To say that politics has been volatile in Australia in recent times is one phenomenal understatement.
That volatility has spread to NSW and Victoria, and they aren’t looking like they will be the stable predictable elections they should have been.
I watch a number of indicators that voters might be getting spooked – scandal, controversy, signs a leader might dumped, stuff like that, and particularly how that kind of information is received and resonates on radio talkback, Twitter, Facebook groups and letters to the editor. (I don’t look at state wide 2PP polling, it’s irrelevant, particularly this far away from the election.) I’ve been saying for sometime that the Liberals don’t have a lock on NSW with multiple major policy backflips and the local government forced amalgamation anger yet to wash through, and all Labor really needs to do is switch from Luke Foley to a leader who has a chance in the preferred premier stakes and we could have an interesting contest.
But Victoria was supposed to be a veritable coronation with a generally happy and unengaged electorate – until Labor gets busted for using tax payer dollars for campaigning. And then the Libs pull some strange stunt on an Easter holiday sitting. Wait, WHY were they sitting on Good Friday? There’s a number of other grumbles, and the federal Liberal contingent seems very determined to muck with Victorian state affairs, from the various crime commentary to Turnbull announcing money for rail infrastructure without so much as a quick phone call to the Premier before he told media, but you get the idea.
Voters don’t like volatility. They start paying attention, and tend to get angry. Angry voters yack at the less engaged citizens, who just gather that something is wrong – and if enough people yack at them, they too start paying attention. It’s a politically deadly cycle.

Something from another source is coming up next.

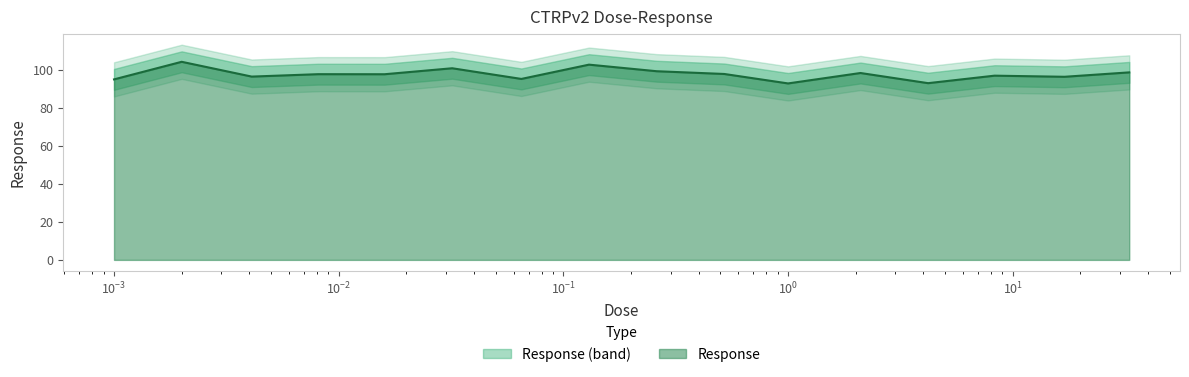

What is the maximum value for Response?

104.3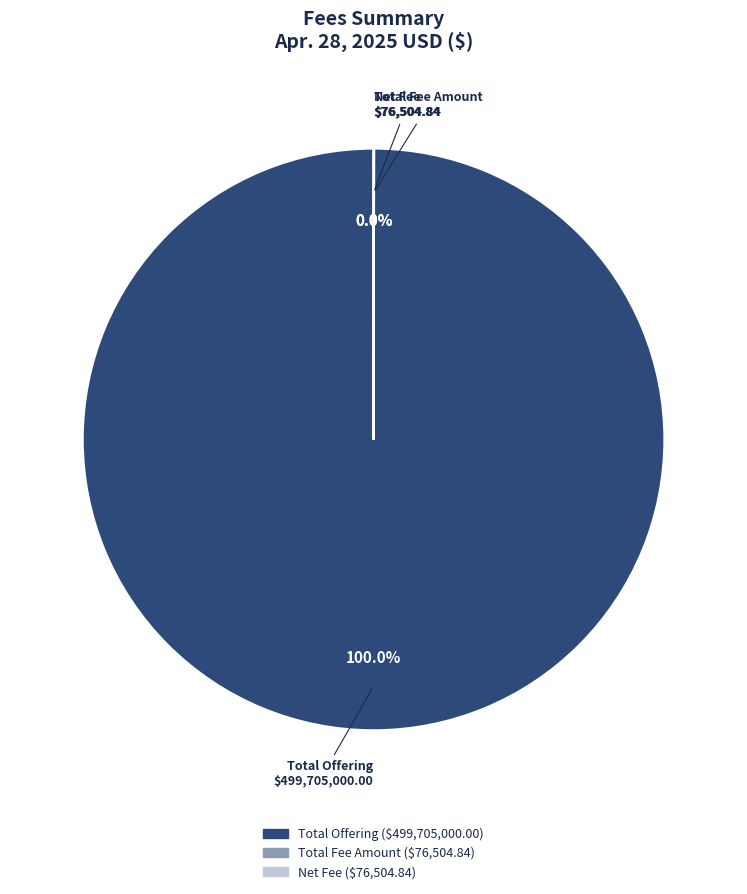

Which slice is the largest?

Total Offering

I can study one volatile election, but not three. Particularly given the heat and intensity of said volatility; a whole lot of claims, counter claims, fake news this, witch hunt that… I’m ordering popcorn by the carton for the likely “is this candidate eligible” section 44 tomfoolery.

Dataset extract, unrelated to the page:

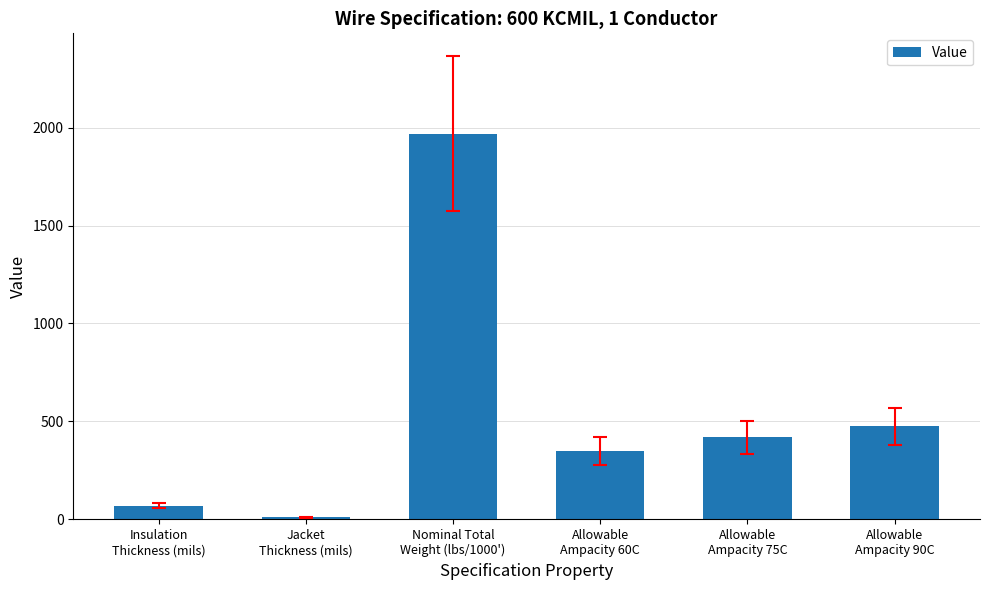

What is the greatest value displayed?

1969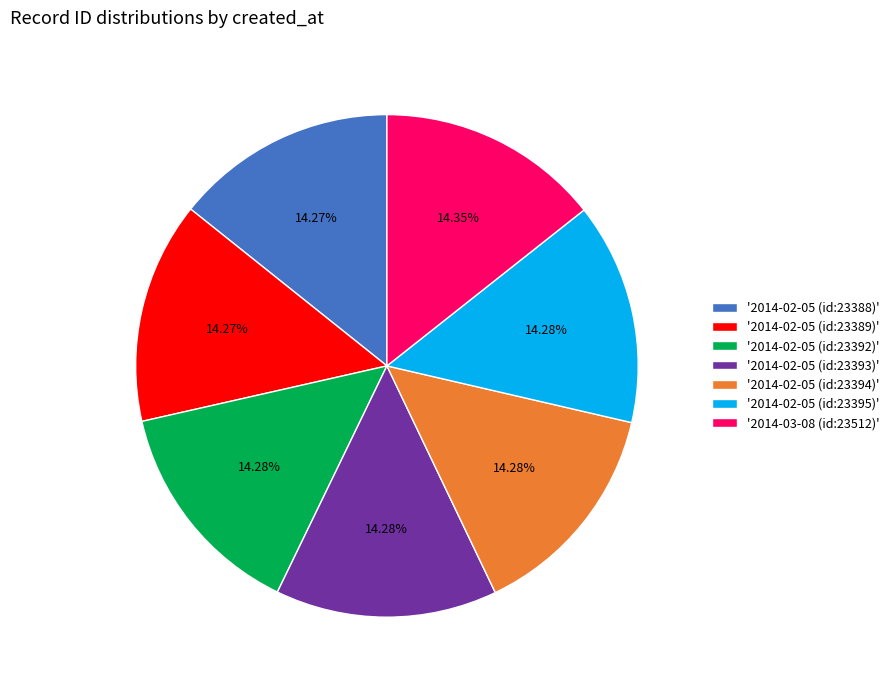

How many segments does this pie chart have?

7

The start for Victoria had already been delayed and the entire VCP was being reviewed anyway (due to a change in one of my supervisors and some other stuff that’s not at all interesting), so it was an easy decision to switch it back to just being a federal study. Those who have signed up to a state study will get an email in the next day or so about whether they want to be deleted or switched to the federal study.
If there are by-elections, we may run a 3-wave pilot on those, but no promises. Other than that, there won’t be any more changes, because it starts in 6 weeks.

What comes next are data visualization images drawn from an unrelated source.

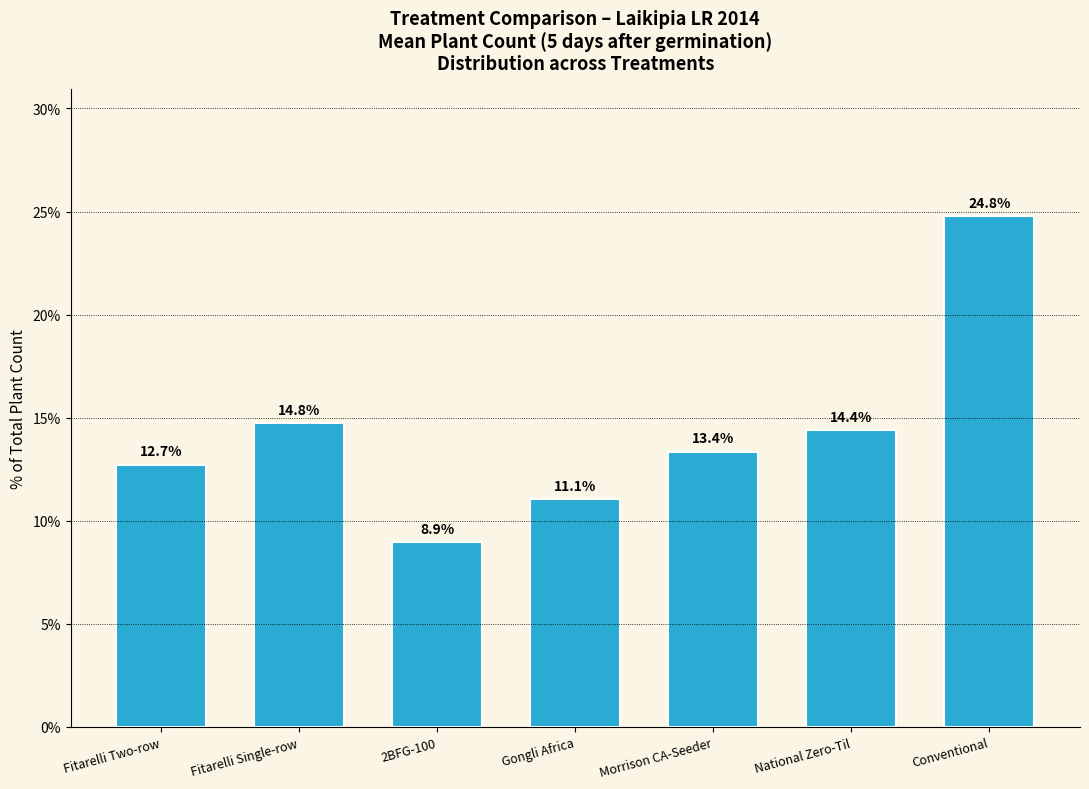

The chart shows a value of 24.8 at Conventional. True or false?

True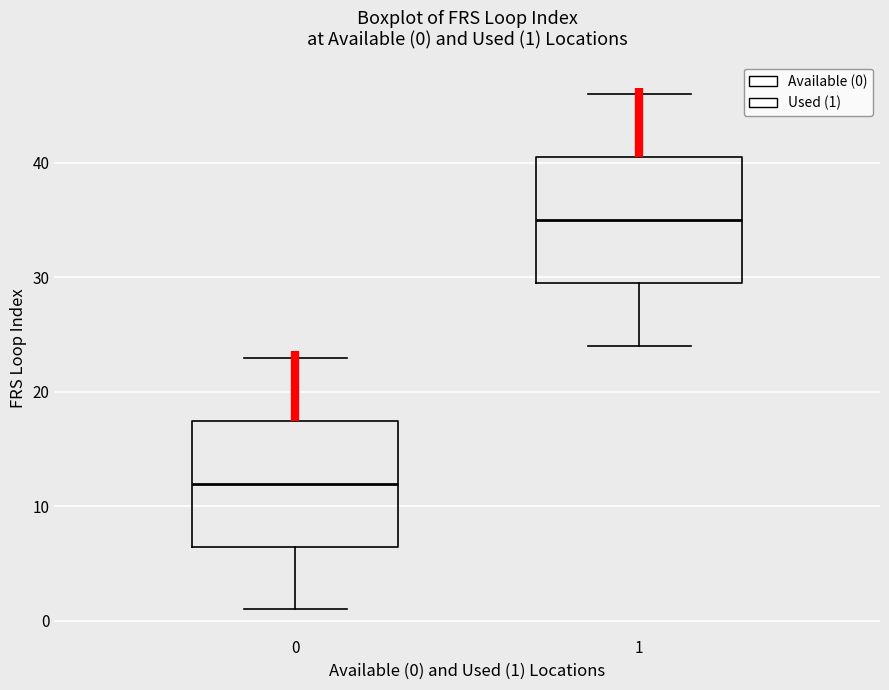

Which box has the highest median line?

1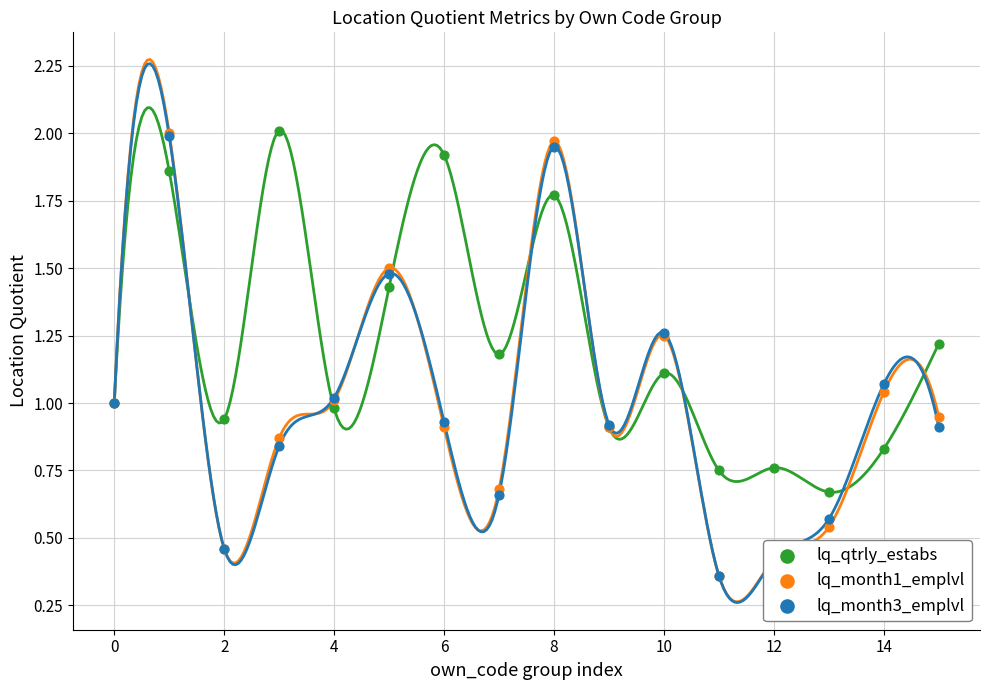

Which series has the largest total across all categories?

lq_qtrly_estabs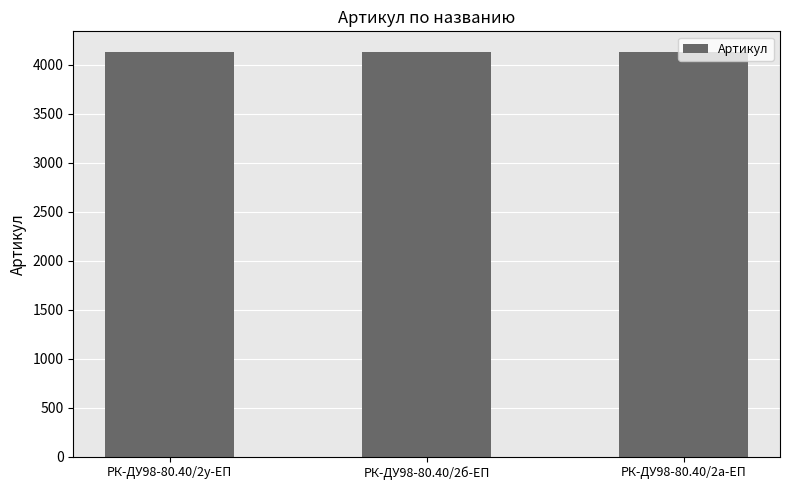

What is the smallest value displayed?

4131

It will be fun! Like having a long conversation with several thousand voters about their election experience and listening to them tell me what they think of it all. However, to properly execute the study I need lots and lots of people to sign up and participate from every corner of the country, and stick with me until the end!
Thanks for joining me for the adventure of the Voter Choice Project. I’ll do my best keep this blog updated with project news and posting things of interest for fellow election nerds.